- Passage provided -
= Beginning of Section =
In Model 16, the coefficient of the interaction term “participation in industrial integration × high-standard farmland construction” is 0.135, which is significant at the 10% significance level, indicating that high-standard farmland construction has a positive moderating effect on the relationship between “participation in industrial integration and improvement of farmers’ income”. That is to say, when villages carry out high-standard farmland construction, the promoting effect of participating in industrial integration on farmers’ income will be strengthened. The grouped regression results of Model 17 and Model 18 further verify this conclusion. In the village group represented by Model 17, which has implemented the high-standard farmland construction and improvement project, the coefficient of participation in industrial integration is 0.355, which is significantly larger than the coefficient of 0.166 in Model 18. This indicates that in villages with high-standard farmland, the promoting effect of participating in industrial integration on farmers’ income is more significant. The mechanism of this moderating effect lies in that high-standard farmland reduces the initial investment costs of industrial integration and enhances the potential of large-scale land management through measures such as land consolidation and improvement of water conservancy facilities. Farmers participating in industrial integration are more likely to achieve resource integration through land transfer, cooperatives and other forms, thereby forming a virtuous cycle effect of “improvement of agricultural production infrastructure—participation in industrial integration—income growth”, and Hypothesis 4 is verified.

4.7. Heterogeneity Analysis

4.7.1. Differences in the Income-Increasing Effect of Participating in Industrial Integration on Farmers with Different Income Levels

Table 9. Results of quantile regression.
= End of Section =
- Actions to take -
- a) In the passage on farmland and farmers' income, what is the coefficient of the interaction term in Model 16?
- b) Summarize the passage on farmland and farmers' income in two sentences.
- c) Write the next paragraph of the passage on farmland and farmers' income, following on from its final line.
The records that follow are separate material and have no connection to the passage on farmland and farmers' income.

- Supplied information -
= Beginning of Section =
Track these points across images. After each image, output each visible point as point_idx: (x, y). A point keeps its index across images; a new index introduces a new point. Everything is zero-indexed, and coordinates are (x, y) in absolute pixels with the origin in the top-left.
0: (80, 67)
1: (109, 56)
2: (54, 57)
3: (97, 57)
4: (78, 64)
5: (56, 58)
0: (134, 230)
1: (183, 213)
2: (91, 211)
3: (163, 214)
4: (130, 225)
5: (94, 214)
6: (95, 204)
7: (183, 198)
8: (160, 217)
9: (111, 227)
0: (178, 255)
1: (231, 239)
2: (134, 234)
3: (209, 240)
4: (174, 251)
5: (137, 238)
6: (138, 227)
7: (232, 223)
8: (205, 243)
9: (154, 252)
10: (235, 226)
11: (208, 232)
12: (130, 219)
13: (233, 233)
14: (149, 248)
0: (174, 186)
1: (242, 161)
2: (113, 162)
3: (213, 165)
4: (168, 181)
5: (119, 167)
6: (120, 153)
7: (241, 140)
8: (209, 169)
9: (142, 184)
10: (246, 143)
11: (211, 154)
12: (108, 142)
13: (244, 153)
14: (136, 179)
= End of Section =
- Answers provided -
- a) 0.135, significant at the 10% level.

- b) Model 16 shows that high-standard farmland construction positively moderates the effect of participation in industrial integration on farmers' income, and the grouped results of Models 17 and 18 confirm this with coefficients of 0.355 in villages with the project versus 0.166 in those without. The passage attributes this to land consolidation and better water conservancy facilities, which lower the initial costs of integration and enhance the potential of large-scale land management, so Hypothesis 4 is verified.

- c)
Variable	Model1 9	Model 20	Model 21	Model 22	Model 23	Model 24	Model 25	Model 26	Model 27
participate	0.522 *** (0.087)	0.399 *** (0.049)	0.381 *** (0.046)	0.411 *** (0.044)	0.407 *** (0.038)	0.410 *** (0.035)	0.385 *** (0.034)	0.360 *** (0.035)	0.382 *** (0.045)
Control for individual characteristics	Yes	Yes	Yes	Yes	Yes	Yes	Yes	Yes	Yes
Control for family characteristics	Yes	Yes	Yes	Yes	Yes	Yes	Yes	Yes	Yes
Control for social capital	Yes	Yes	Yes	Yes	Yes	Yes	Yes	Yes	Yes
Individual fixed effects	Yes	Yes	Yes	Yes	Yes	Yes	Yes	Yes	Yes
Time fixed effects	Yes	Yes	Yes	Yes	Yes	Yes	Yes	Yes	Yes
Constant	10.853 *** (0.239)	10.930 *** (0.135)	11.088 *** (0.127)	11.090 *** (0.120)	11.141 *** (0.104)	11.043 *** (0.096)	11.126 *** (0.093)	10.950 *** (0.097)	11.046 *** (0.124)
Pseudo R2	0.229	0.221	0.203	0.209	0.205	0.220	0.215	0.231	0.259
N	924	924	924	924	924	924	924	924	924

Note: *** indicates significance at the 1% significance level, with standard errors in parentheses.

and Figure 4 present the estimation results of the full-quantile regression of the income effects of farmers with different incomes participating in industrial integration. Models 19–27, respectively, show the impacts of participating in industrial integration on the income of farmers at the 10%, 20%, 30%, 40%, 50%, 60%, 70%, 80%, and 90% quantile levels.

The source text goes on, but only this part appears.